The 4 E’s of the Resurrection : Evidence that Adds Up



1.                  Empty Tomb: Whether or not because of a resurrected Jesus Christ, the tomb His corpse occupied was without a corpse two to three days later. Joseph of Arimathaea and Nicodemus reverently embalmed the body of Jesus, and buried Him in a specific tomb (John 19:38-39). Having laid Him in it, they sealed it with a very large stone. The dead body of the Lord was in that tomb, the “last nail” having been put in, so to speak. On the following Sunday morning, when Peter, John, Mary and others came to this very tomb, they found the arrangement disturbed. The stone had been rolled away, and there was no body in sight. Whether the corpse was stolen, carried elsewhere, or raised to life is not the point of disputation here. The point is the tomb was assuredly empty, by the witness of these visitors. The facts surrounding this discovery by the disciples cannot be dismissed as made up. They entered the tomb, saw no body but grave clothes instead, and despaired over its emptiness. But what became of the body?  

2.                  Eyewitnesses: Eyewitnesses beheld not only an empty tomb, but the person whose corpse they expected to see in it. Mary, like the others, expecting to find at least the corpse (John 20:13), sees the person of the Lord – the person who was embalmed and buried, was now raised to life. He was seen not only by his close followers such as Peter, James, John, Mary, and others, but by over 500 people (1 Cor. 15:6). It is not just one or two who claim to have seen Him, but more than 500. The word of 500 people cannot be treated as concocted. In Jewish tradition it required two or three witnesses (Deut. 19:15) to establish a matter as fact. Here we have 500 who establish that they, as a matter of fact, saw the risen Lord, and Paul says that most of them were still alive and available to be questioned about it at the time he writes I Corinthians. To say this is made up, is to show allegiance to a position bent on disproving the truth of the matter.    

3.                  Early Epistle: One of the charges leveled against the canonical Gospel accounts is that they are too late in composition to be true (so Jesus Seminar scholars). The question to be asked is, “Late by what standard?” In reply to this claim, firstly, they were not late, but perfectly timed so that what was known by eyewitnesses in one generation was then passed on to the next via written record. But let’s suppose for the sake of argument that the Gospels were late, there is yet an earlier record that is overlooked – the letter of the Apostle Paul to the Corinthians. Scholars agree that this was written well within twenty to thirty years from the actual event of Jesus’ resurrection. And in chapter 15, Paul emphatically explains the utter hopelessness of the Christian faith, if there was no resurrection of its Founder.

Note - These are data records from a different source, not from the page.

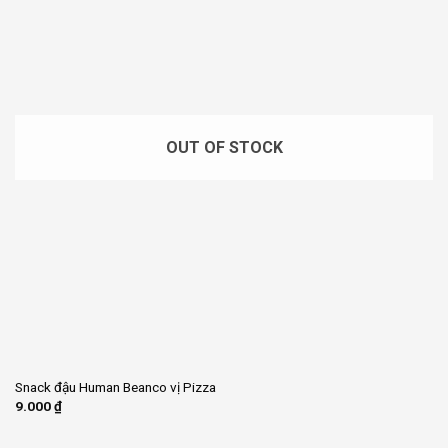
OUT OF STOCK
Snack đậu Human Beanco vị Pizza
9.000
₫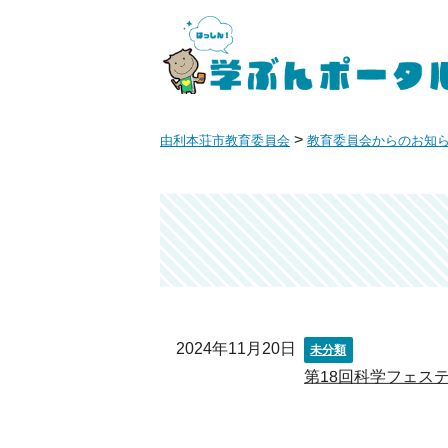
>
由利本荘市教育委員会
教育委員会からのお知
2024年11月20日
未分類
第18回科学フェス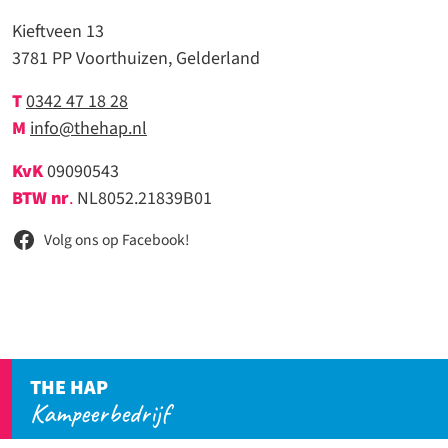
Kieftveen 13
3781 PP Voorthuizen, Gelderland
T
0342 47 18 28
M
info@thehap.nl
KvK
09090543
BTW nr
.
NL8052.21839B01
Volg ons op Facebook!
THE HAP
Kampeerbedrijf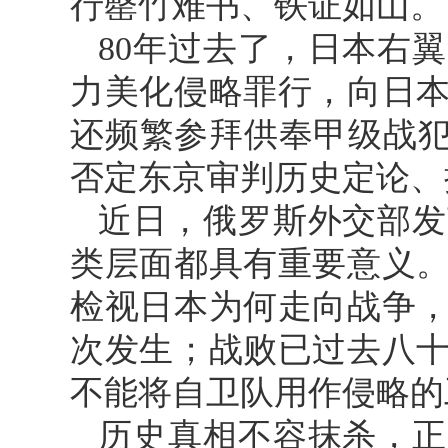
行罄竹难书、铁证如山。
80年过去了，日本右
力美化侵略罪行，向日
还频繁参拜供奉甲级战犯
否定东京审判历史定论、
近日，俄罗斯外交部发
类层面都具有重要意义
检视日本为何走向战争
次发生；战败已过去八
不能将自卫队用作侵略的
历史真相不容抹杀，正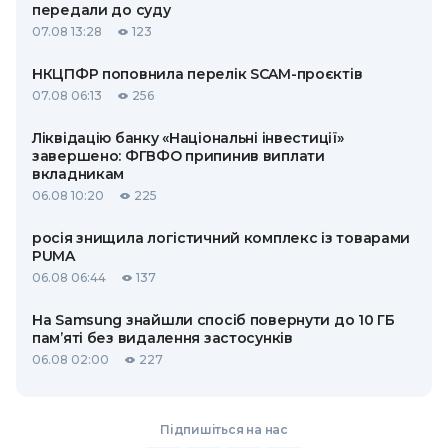
передали до суду
07.08 13:28
123
НКЦПФР поповнила перелік SCAM-проєктів
07.08 06:13
256
Ліквідацію банку «Національні інвестиції»
завершено: ФГВФО припинив виплати
вкладникам
06.08 10:20
225
росія знищила логістичний комплекс із товарами
PUMA
06.08 06:44
137
На Samsung знайшли спосіб повернути до 10 ГБ
пам’яті без видалення застосунків
06.08 02:00
227
Підпишіться на нас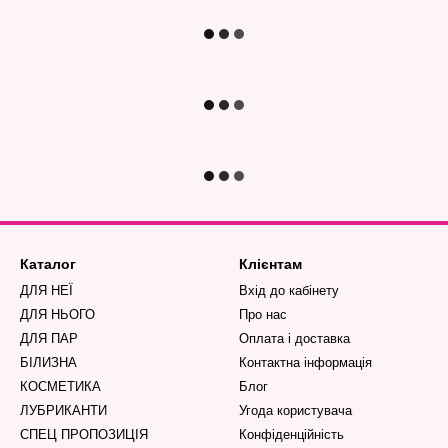
Каталог
Клієнтам
ДЛЯ НЕЇ
Вхід до кабінету
ДЛЯ НЬОГО
Про нас
ДЛЯ ПАР
Оплата і доставка
БІЛИЗНА
Контактна інформація
КОСМЕТИКА
Блог
ЛУБРИКАНТИ
Угода користувача
СПЕЦ ПРОПОЗИЦІЯ
Конфіденційність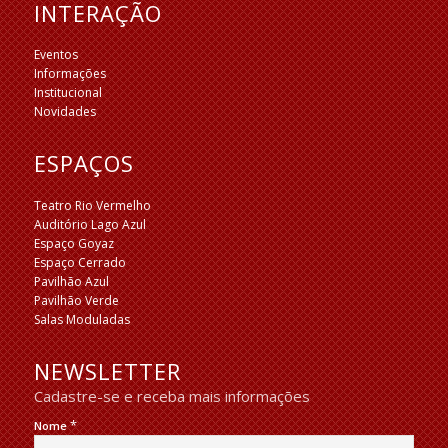
INTERAÇÃO
Eventos
Informações
Institucional
Novidades
ESPAÇOS
Teatro Rio Vermelho
Auditório Lago Azul
Espaço Goyaz
Espaço Cerrado
Pavilhão Azul
Pavilhão Verde
Salas Moduladas
NEWSLETTER
Cadastre-se e receba mais informações
*
Nome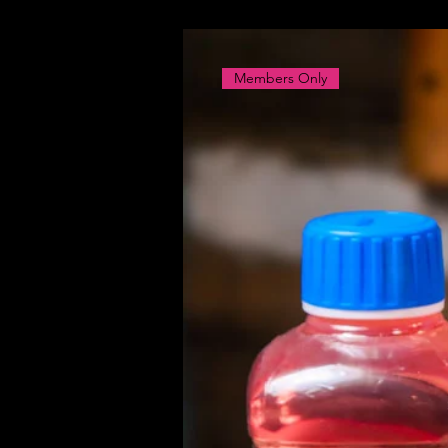
Members Only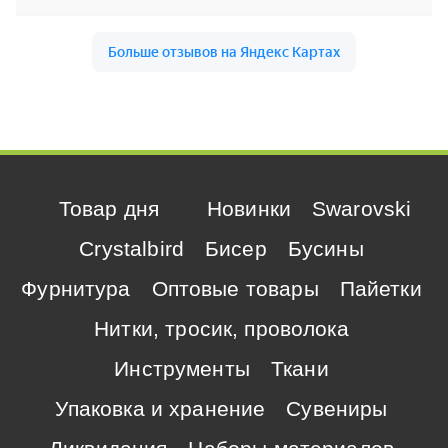
Товар дня
Новинки
Swarovski
Crystalbird
Бисер
Бусины
Фурнитура
Оптовые товары
Пайетки
Нитки, тросик, проволока
Инструменты
Ткани
Упаковка и хранение
Сувениры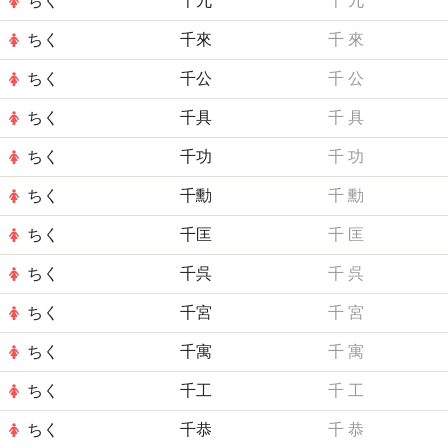
ちく
千九
千
九
ちく
千來
千
來
ちく
千公
千
公
ちく
千具
千
具
ちく
千功
千
功
ちく
千勳
千
勳
ちく
千匡
千
匡
ちく
千呉
千
呉
ちく
千宮
千
宮
ちく
千寓
千
寓
ちく
千工
千
工
ちく
千恭
千
恭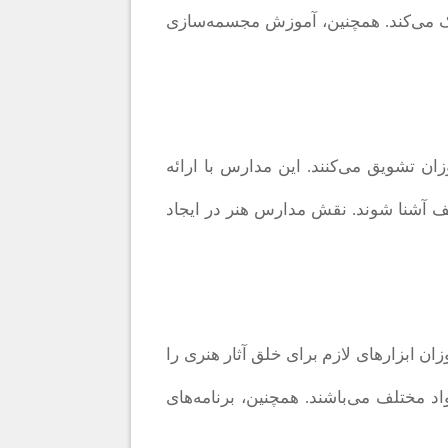
کمک می‌کند. همچنین، آموزش مجسمه‌سازی
ان تشویق می‌کنند. این مدارس با ارائه
تلف آشنا شوند. نقش مدارس هنر در ایجاد
 ابزارهای لازم برای خلق آثار هنری را
اد مختلف می‌باشند. همچنین، برنامه‌های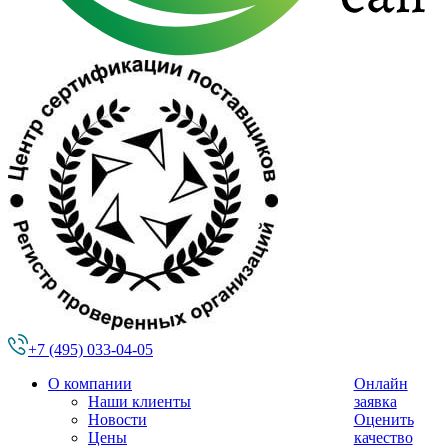
+7 (495) 033-04-05
О компании
Онлайн
Наши клиенты
заявка
Новости
Оценить
Цены
качество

4.                  Endangered Lives: It is interesting that Paul would defend a faith in which the hope or hopelessness of followers hung on the actuality of the resurrection of Jesus. The Jewish disciples’ worldview on the resurrection had changed from expecting only an End Time resurrection, to seeing Jesus’ resurrection in their own lives. It takes something otherworldly to change the worldview a community previously held for nearly two and a half millennia. This change in worldview caused these early disciples to put their lives in danger by telling the world about the resurrected Christ they saw. They were not merely promoting a religion, but passionately inviting people to experience the very resurrection power of Christ for themselves, by believing in Him. They were willing to die because they knew they would live again when they were raised from the dead with glorified bodies, just as the Lord promised them, and proved by first demonstrating it.

SO WHAT? When you understand that this evidence adds up, you will know that Jesus is not any dead god. He is the living Lord and Savior, God of all gods. Every word He spoke is true. That being the case, if you do not believe in Him, you will miss out on resurrection to eternal life and instead be resurrected to eternal separation from God. If you are a believer, be reminded that we serve a living Lord, and ought to therefore be living lives worthy of Him – lives that teach the unbeliever the reality of the hope found in Jesus. Only such a life points to a living Jesus.